Пока я гулял, Курт дал пощечину Томасу. Назревала дуэль. Был один пистолет — у Курта. Пьяные собирались стрелять по жребию. Насчет дуэли не сговорились, но и не помирились. Трезвость — не лучшее состояние для миролюбия.
Общество коллег не слишком привлекает меня. И эта петушиная драчливость убила последнее желание общаться. Фридрих Ницше устыдился бы, увидев себя в своих адептах: претензия убогих сделаться сильными.
Замерцали в косых лучах крылья первых чаек, угрюмый Томас уселся писать акварельку. Какой мир ты золотишь своими лучами, Матерь? Стоит ли он твоих стараний? Тебе все равно. Каждое утро ты восходишь на небо, юная и свежая, а каждый вечер сходишь под землю, туда, где кончается твоя власть и начинается власть Киды́́́.
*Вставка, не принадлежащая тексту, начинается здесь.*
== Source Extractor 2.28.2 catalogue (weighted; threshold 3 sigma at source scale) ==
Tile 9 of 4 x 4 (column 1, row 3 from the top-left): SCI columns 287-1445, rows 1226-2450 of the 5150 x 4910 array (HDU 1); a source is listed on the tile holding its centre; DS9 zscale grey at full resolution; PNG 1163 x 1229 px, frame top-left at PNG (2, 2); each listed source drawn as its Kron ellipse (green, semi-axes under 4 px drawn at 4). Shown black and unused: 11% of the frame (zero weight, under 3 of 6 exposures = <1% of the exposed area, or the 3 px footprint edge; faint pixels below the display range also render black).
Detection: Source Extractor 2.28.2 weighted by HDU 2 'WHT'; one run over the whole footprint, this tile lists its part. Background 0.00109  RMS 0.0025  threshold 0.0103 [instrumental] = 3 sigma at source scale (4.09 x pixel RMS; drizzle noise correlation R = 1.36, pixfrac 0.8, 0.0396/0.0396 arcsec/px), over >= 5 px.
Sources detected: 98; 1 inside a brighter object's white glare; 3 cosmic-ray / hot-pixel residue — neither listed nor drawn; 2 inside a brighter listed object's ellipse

Утром я пережил упоительное приключение. Мне не пришлось даже стронуться с места. Я стоял по пороге дома, радуясь началу пригожего дня, а в это время старый Эсаф вез мимо свежий крепеж для раскопа. Оставив лошадь, он пошел в дом получить указания от Томаса. Рядом под навесом лежала солома для упаковки керамики. Учуяв запах, кобыла сделала три-четыре шага к ней и оставила после себя теплую кучу. В свою очередь я направился к медному умывальнику под навесом и прошел мимо подводы с крепежом и лошадиной кучи.
Я остолбенел, застигнутый врасплох. Когда-то где-то я, невероятно молодой и счастливый, шел к умывальнику и услышал запах теплого навоза и свежераспиленных бревен. Нынешний запах в точности совпал с запахом двадцатидвухлетней давности и явился из прошлого вместе с душевным состоянием, как если бы я провалился из одного пласта времени в другой и снова оказался возле казармы нашего кавалерийского полка. Это не было пресловутое дежа вю, иллюзия, будто все когда-то было, — вовсе нет.
Кусок прошлого возник, как если бы его кто-то вырезал из вещества прошлого, как вырезают заступом кусок дерна. В дерне сверху трава, внизу почва, в почве корни травы, они, молочно-белые, как обрубленные проводки, торчат в срезах. Все можно разглядеть в отдельности и в совокупности, но уже нельзя определить, куда уходили отрезанные заступом щупальца корней. Так же, заново переживая юнкерское предчувствие холодной воды из рукомойника и лошади кашевара с котлом горячей каши, подгоревшей на дне, я совершенно не помнил, откуда вышел, куда направлялся и что должен был сделать. Может быть, в то утро я ждал письма от Оленьки, может быть, мы устроили розыгрыш Мусику и с нетерпением ждали, когда он проснется и среагирует, может быть, накануне получил „Ниву“ с фотографией неожиданно прославившегося отца и собирался показать журнал ротмистру Глебову, может быть, ждал, что утром прошмыгнет мимо посудомойка, имя которой забыто навсегда, и я увижу ее в кофте, широкой длинной юбке и поймаю безадресный лукавый взгляд, — память выдала лишь срез мгновения во всем богатстве чувств и ожиданий, без питающих эти чувства и ожидания конкретных причин, я испытал не делимое на отдельные ожидания и чувства, но невероятно точное повторение самого себя.